Prove that if $\sigma(n)=2n+1$ then $n$ is an odd perfect square.
I had seen this result before, but not the proof, so I looked up Cattaneo's original argument. It's in Italian. What follows is his proof with some details filled in.
First, if $\sigma(n) = 2n+1$ then $\sigma(n)$ is odd.
If $n = \prod_{i=1}^r p_i^{a_i}$ is the prime factorization of $n$, then we know that $$\sigma(n) = \prod_{i=1}^r (1 + p_i + p_i^2 + \cdots + p_i^{a_i}).$$ Since $\sigma(n)$ is odd, though, each factor $1 + p_i + p_i^2 + \cdots + p_i^{a_i}$ must also be odd.

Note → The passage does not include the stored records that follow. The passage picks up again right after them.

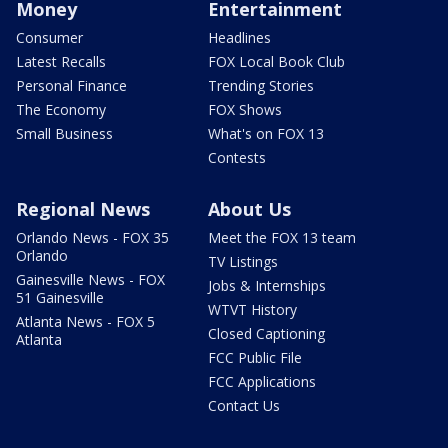
Money
Entertainment
Consumer
Headlines
Latest Recalls
FOX Local Book Club
Personal Finance
Trending Stories
The Economy
FOX Shows
Small Business
What's on FOX 13
Contests
Regional News
About Us
Orlando News - FOX 35
Meet the FOX 13 team
Orlando
TV Listings
Gainesville News - FOX
Jobs & Internships
51 Gainesville
WTVT History
Atlanta News - FOX 5
Closed Captioning
Atlanta
FCC Public File
FCC Applications
Contact Us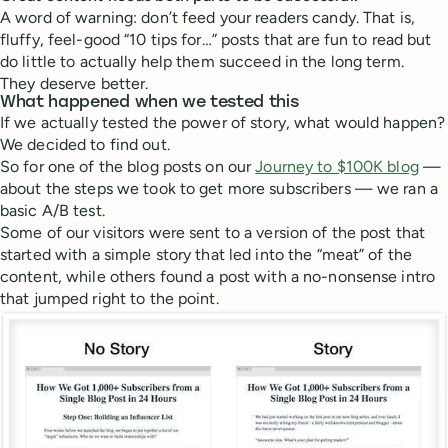
A word of warning: don’t feed your readers candy. That is,
fluffy, feel-good “10 tips for…” posts that are fun to read but
do little to actually help them succeed in the long term.
They deserve better.
What happened when we tested this
If we actually tested the power of story, what would happen?
We decided to find out.
So for one of the blog posts on our
Journey to $100K blog
—
about the steps we took to get more subscribers — we ran a
basic A/B test.
Some of our visitors were sent to a version of the post that
started with a simple story that led into the “meat” of the
content, while others found a post with a no-nonsense intro
that jumped right to the point.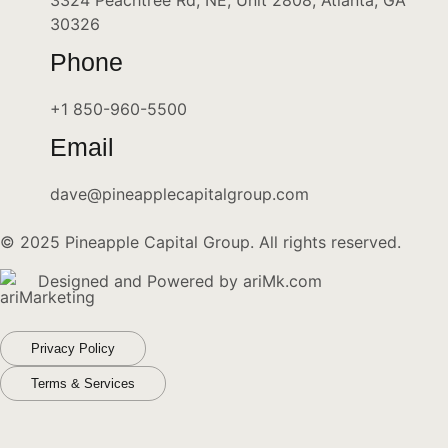
3324 Peachtree Rd, NE, Unit 2808, Atlanta, GA
30326
Phone
+1 850-960-5500
Email
dave@pineapplecapitalgroup.com
© 2025 Pineapple Capital Group. All rights reserved.
Designed and Powered by
ariMk.com
Privacy Policy
Terms & Services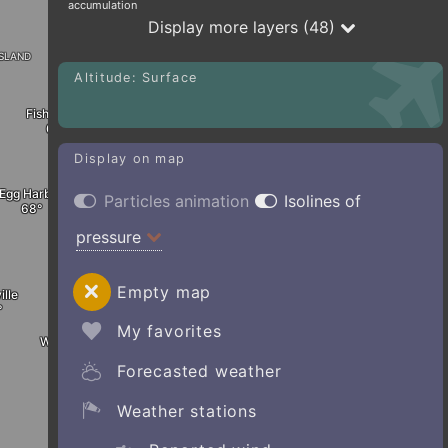
accumulation
Display more layers (48)
sland
Altitude: Surface
Fish Creek
Display on map
Egg Harbor
Particles animation
Isolines of
pressure
Empty map
ille
My favorites
Whitefish Bay
Forecasted weather
Weather stations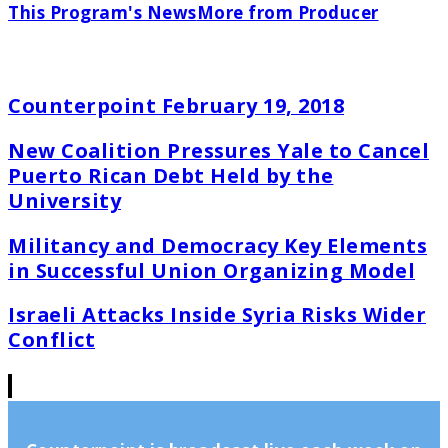
This Program's News
More from Producer
Counterpoint February 19, 2018
New Coalition Pressures Yale to Cancel
Puerto Rican Debt Held by the
University
Militancy and Democracy Key Elements
in Successful Union Organizing Model
Israeli Attacks Inside Syria Risks Wider
Conflict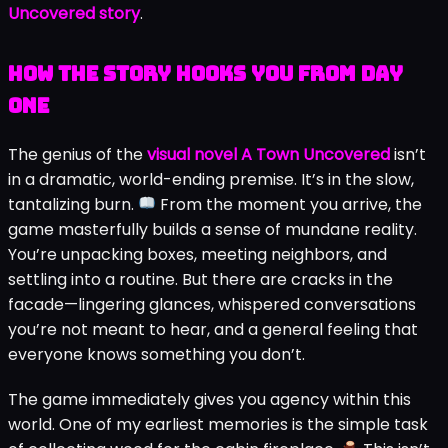
Uncovered story
.
How the Story Hooks You from Day
One
The genius of the
visual novel A Town Uncovered
isn’t
in a dramatic, world-ending premise. It’s in the slow,
tantalizing burn.
From the moment you arrive, the
game masterfully builds a sense of mundane reality.
You’re unpacking boxes, meeting neighbors, and
settling into a routine. But there are cracks in the
facade—lingering glances, whispered conversations
you’re not meant to hear, and a general feeling that
everyone knows something you don’t.
The game immediately gives you agency within this
world. One of my earliest memories is the simple task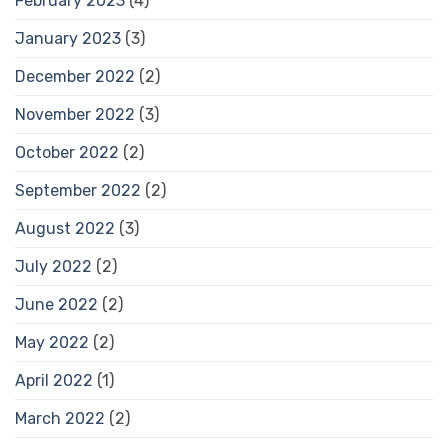
February 2023
(4)
January 2023
(3)
December 2022
(2)
November 2022
(3)
October 2022
(2)
September 2022
(2)
August 2022
(3)
July 2022
(2)
June 2022
(2)
May 2022
(2)
April 2022
(1)
March 2022
(2)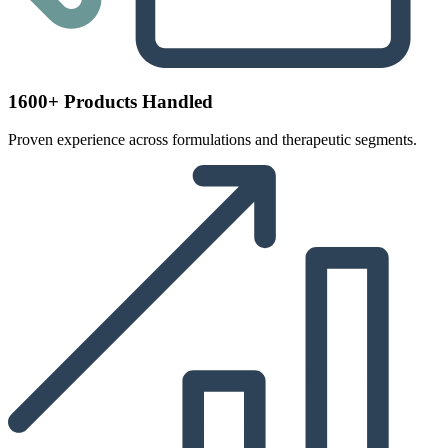
1600+ Products Handled
Proven experience across formulations and therapeutic segments.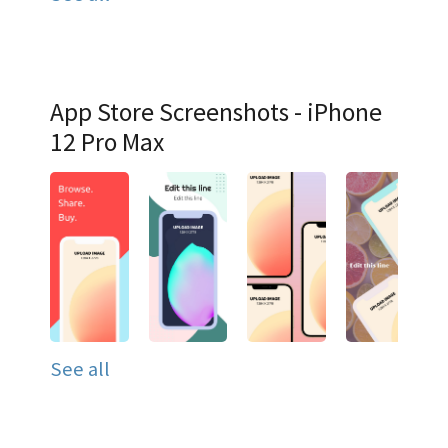
App Store Screenshots - iPhone
12 Pro Max
See all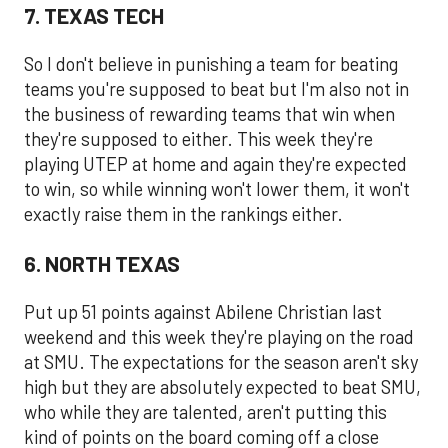
7. TEXAS TECH
So I don't believe in punishing a team for beating
teams you're supposed to beat but I'm also not in
the business of rewarding teams that win when
they're supposed to either. This week they're
playing UTEP at home and again they're expected
to win, so while winning won't lower them, it won't
exactly raise them in the rankings either.
6. NORTH TEXAS
Put up 51 points against Abilene Christian last
weekend and this week they're playing on the road
at SMU. The expectations for the season aren't sky
high but they are absolutely expected to beat SMU,
who while they are talented, aren't putting this
kind of points on the board coming off a close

For each odd prime factor $p_i$, then, there must be an odd number of terms in the sum $1 + p_i + p_i^2 + \cdots + p_i^{a_i}$. Thus $a_i$ must be even. This means that if $p_i$ is odd, $p_i^{a_i}$ is an odd perfect square. The product of odd perfect squares is another odd perfect square, and therefore $n = 2^s m^2$, where $m$ is odd.
Now we have $\sigma(n) = (2^{s+1}-1)M$, where $M = \prod_{p_i \text{ odd}} (1 + p_i + p_i^2 + \cdots + p_i^{a_i})$. Since $\sigma(n) = 2n+1$, \begin{align*} &(2^{s+1}-1)M = 2^{s+1}m^2 + 1 \\ \implies &(2^{s+1}-1)(M - m^2)-1 = m^2. \end{align*} This means that $-1$ is a quadratic residue for each prime factor of $2^{s+1}-1$. A consequence of the quadratic reciprocity theorem, though, is that $-1$ is a quadratic residue of an odd prime $p$ if and only if $p \equiv 1 \bmod 4$. Thus all prime factors of $2^{s+1}-1$ are congruent to $1 \bmod 4$. The product of numbers congruent to $1 \bmod 4$ is still congruent to $1 \bmod 4$, so $2^{s+1}-1 \equiv 1 \bmod 4$. However, if $s > 0$, then $2^{s+1}-1 \equiv 3 \bmod 4$. Thus $s$ must be $0$. Therefore, $n = m^2$, where $m$ is odd.